In conducting a substantial evidence review, the reviewing court must determine whether the evidence as a whole is such that reasonable minds could have reached the conclusion the agency must have reached in order to take the disputed action. City of El Paso v. PUC, 883 S.W.2d 179, 186 (Tex. 1994). The true test is not whether the agency reached the correct conclusion, but whether some reasonable basis exists in the record for the action taken by the agency. Id. In applying this test, the reviewing court may not substitute its judgment as to the weight of the evidence for that of the agency. Id. at 185. The findings, inferences, conclusions, and decisions of an administrative agency are presumed to be supported by substantial evidence, and the burden is on the contestant to prove otherwise. Id.
At the hearing before the ALJ, Officer Pinckney testified that he was driving in the middle lane of South Cooper Street in Arlington when he saw ahead of him a blue and white Ford truck that was moving slower than the posted speed limit and the flow of traffic. Officer Pinckney pulled into the left lane beside the vehicle and observed the driver's condition. The driver had heavy eyelids and appeared as if he were intoxicated. He also appeared to be eating something. After Officer Pinckney moved behind the truck again, he observed the truck weave into the right hand lane several times. Officer Pinckney pulled over the vehicle and identified the driver as Marvin M. Ray, Jr.
Officer Pinckney testified that when he pulled Ray over, Ray fumbled excessively with his wallet and smelled strongly of alcohol. He told Officer Pinckney that he had consumed three or four alcoholic beverages that day. Officer Pinckney observed empty beer cans in the bed of the truck. Officer Pinckney then observed Ray perform several field sobriety tests. Officer Pinckney testified that Ray failed all the tests administered.
Officer Pinckney arrested Ray for driving while intoxicated and transported him to the Arlington jail. Before Officer Pinckney requested that Ray take a breath test, he gave Ray the required statutory warning, which informed Ray that if he refused to give a breath specimen, his license would be automatically
suspended for ninety days. Ray refused the test.
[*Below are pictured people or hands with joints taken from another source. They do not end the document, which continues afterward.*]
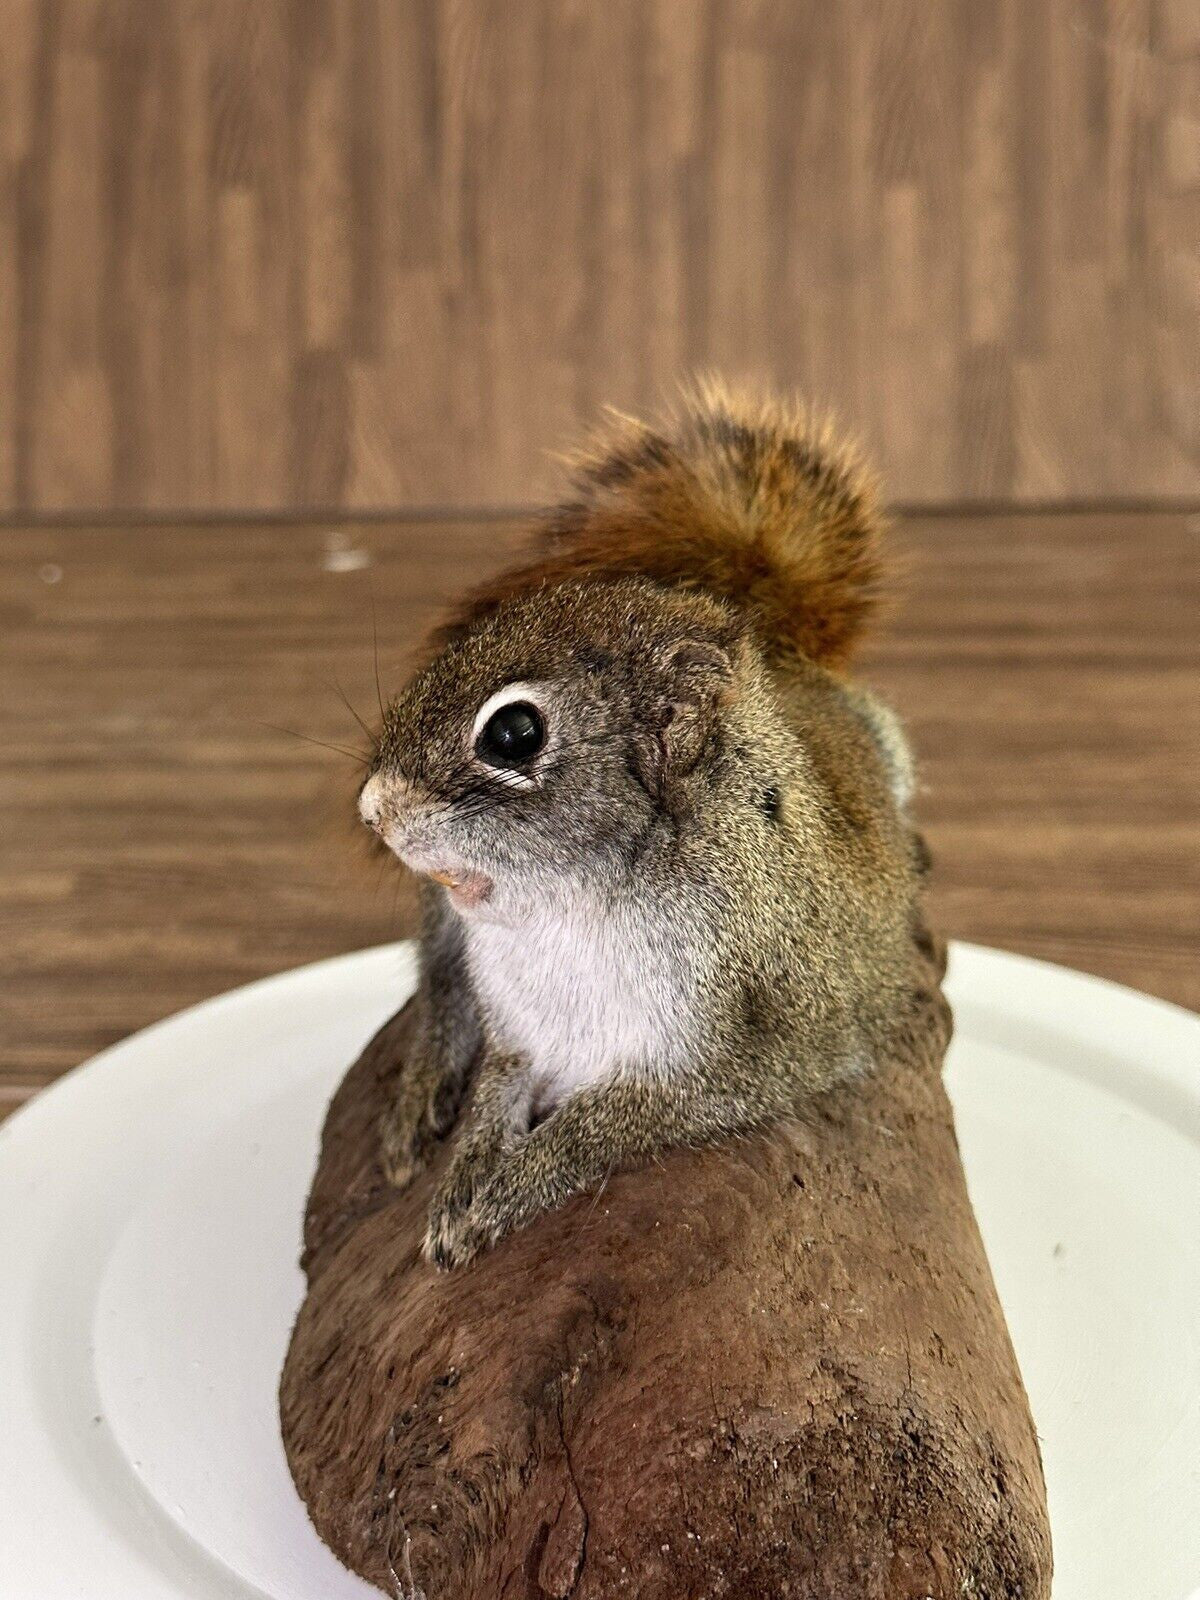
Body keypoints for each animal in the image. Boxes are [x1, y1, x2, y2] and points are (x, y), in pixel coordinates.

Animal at [358, 383, 927, 1270]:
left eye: (514, 733)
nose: (374, 809)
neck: (568, 909)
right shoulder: (518, 1029)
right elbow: (494, 1090)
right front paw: (466, 1174)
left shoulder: (740, 1053)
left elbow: (605, 1123)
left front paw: (509, 1190)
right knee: (440, 987)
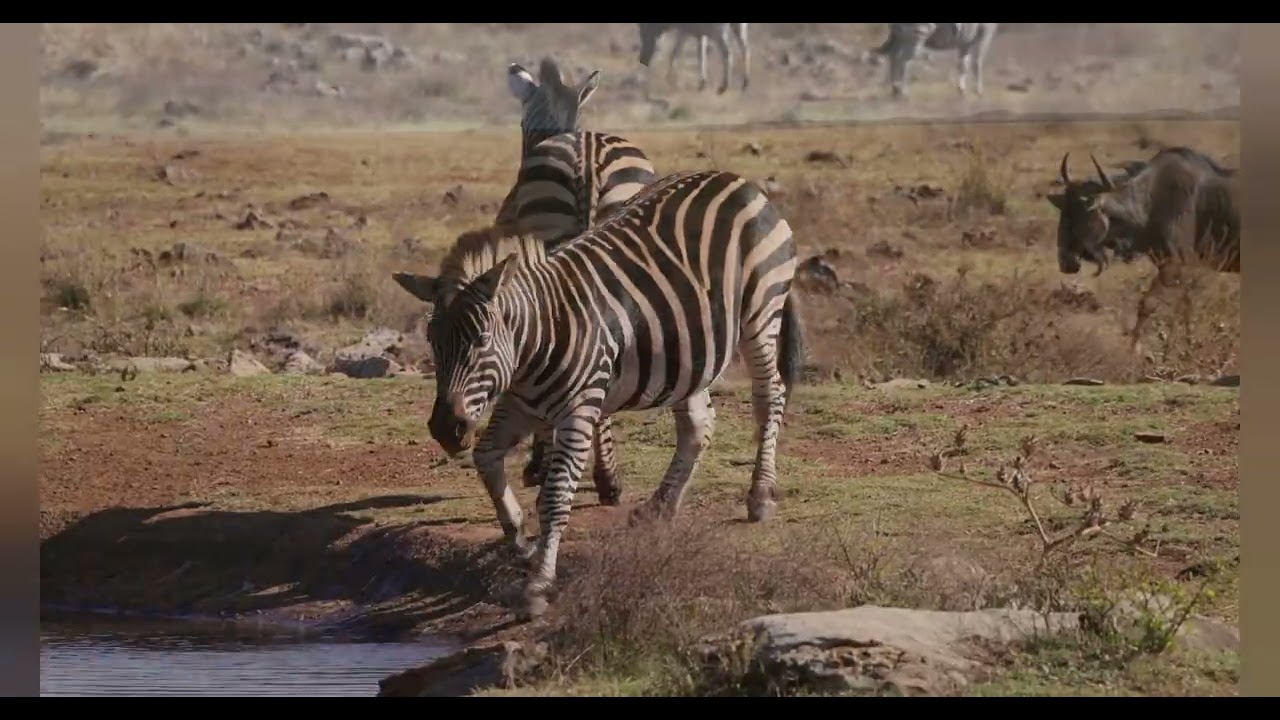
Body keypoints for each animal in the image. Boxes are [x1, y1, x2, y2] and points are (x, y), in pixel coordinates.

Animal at [390, 168, 806, 618]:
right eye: (432, 343)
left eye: (481, 340)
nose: (445, 429)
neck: (536, 341)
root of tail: (735, 178)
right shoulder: (520, 405)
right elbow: (486, 458)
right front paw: (518, 536)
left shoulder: (579, 409)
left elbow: (555, 497)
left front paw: (538, 585)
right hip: (690, 350)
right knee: (698, 425)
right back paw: (660, 506)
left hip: (761, 312)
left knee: (769, 399)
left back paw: (760, 495)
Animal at [871, 23, 999, 99]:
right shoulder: (984, 33)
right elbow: (976, 63)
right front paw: (979, 91)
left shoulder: (965, 41)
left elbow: (963, 65)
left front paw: (962, 89)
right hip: (916, 34)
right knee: (902, 59)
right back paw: (902, 91)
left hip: (902, 36)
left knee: (894, 56)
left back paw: (895, 89)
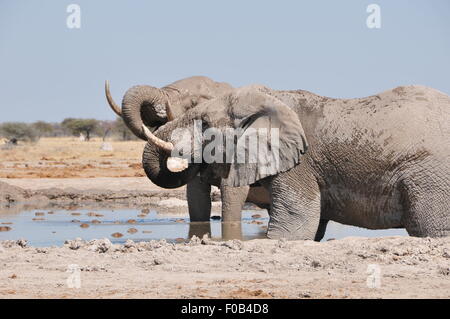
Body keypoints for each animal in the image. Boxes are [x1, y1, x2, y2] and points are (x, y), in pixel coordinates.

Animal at [139, 83, 448, 240]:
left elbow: (295, 224)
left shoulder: (300, 164)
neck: (268, 99)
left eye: (204, 123)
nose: (158, 110)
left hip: (429, 177)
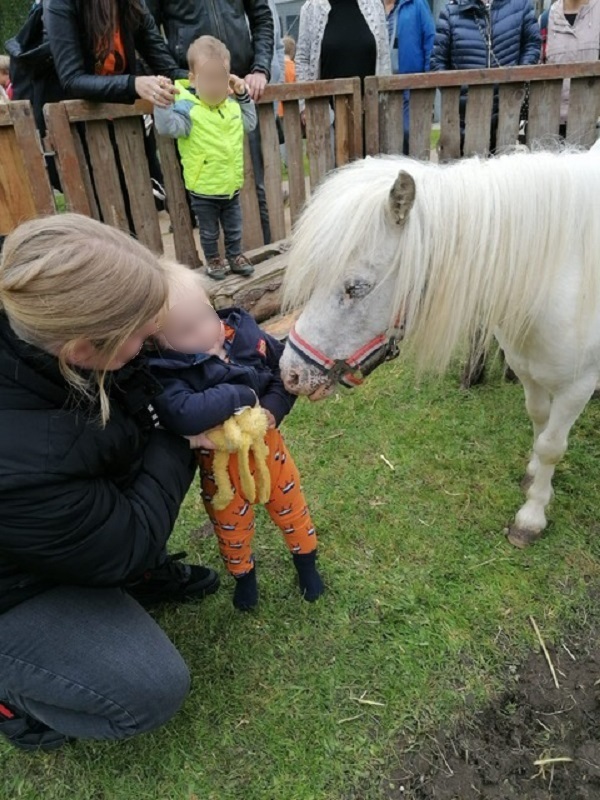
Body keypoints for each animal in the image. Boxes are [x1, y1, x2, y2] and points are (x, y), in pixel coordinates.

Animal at [278, 144, 600, 548]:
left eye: (356, 288)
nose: (290, 373)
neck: (557, 278)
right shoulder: (527, 370)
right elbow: (539, 423)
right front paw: (532, 476)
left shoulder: (577, 387)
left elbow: (552, 447)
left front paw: (532, 515)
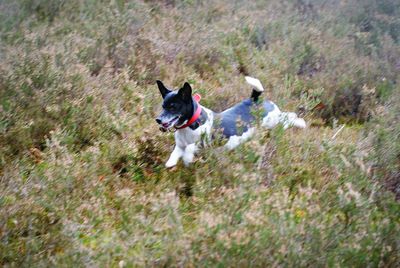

Section 2(b) of article 6701 l-5 provided:
(b) Before requesting a person to give a [breath] specimen, the officer shall inform the person orally and in writing that if the person refuses to give the specimen, . . . the person's license, permit, or privilege to operate a motor vehicle will be automatically suspended for not less than 90 days. . . .
Act of May 24, 1969, 61st Leg., R.S., ch. 434, § 2, 1969 Tex.Gen.Laws 1468, 1468-69, amended by Act of May 29, 1993, 73rd Leg., R.S., ch. 886, § 9, 1993 Tex.Gen.Laws 3515, 3523-24 (repealed 1995) (current version at T EX. TRANSP. CODE A NN. § 724.015 (Vernon Pamph. 1997)).
Officer Pinckney's testimony proved by a preponderance of the evidence the elements required to suspend Ray's driver's license under article 6701 l-5. We hold that the ALJ's decision was reasonable and supported by substantial evidence in light of the probative and reliable evidence in the record as a whole. Points of error one and two are sustained.
We reverse the judgment of the county court at law and render judgment affirming the decision of the ALJ.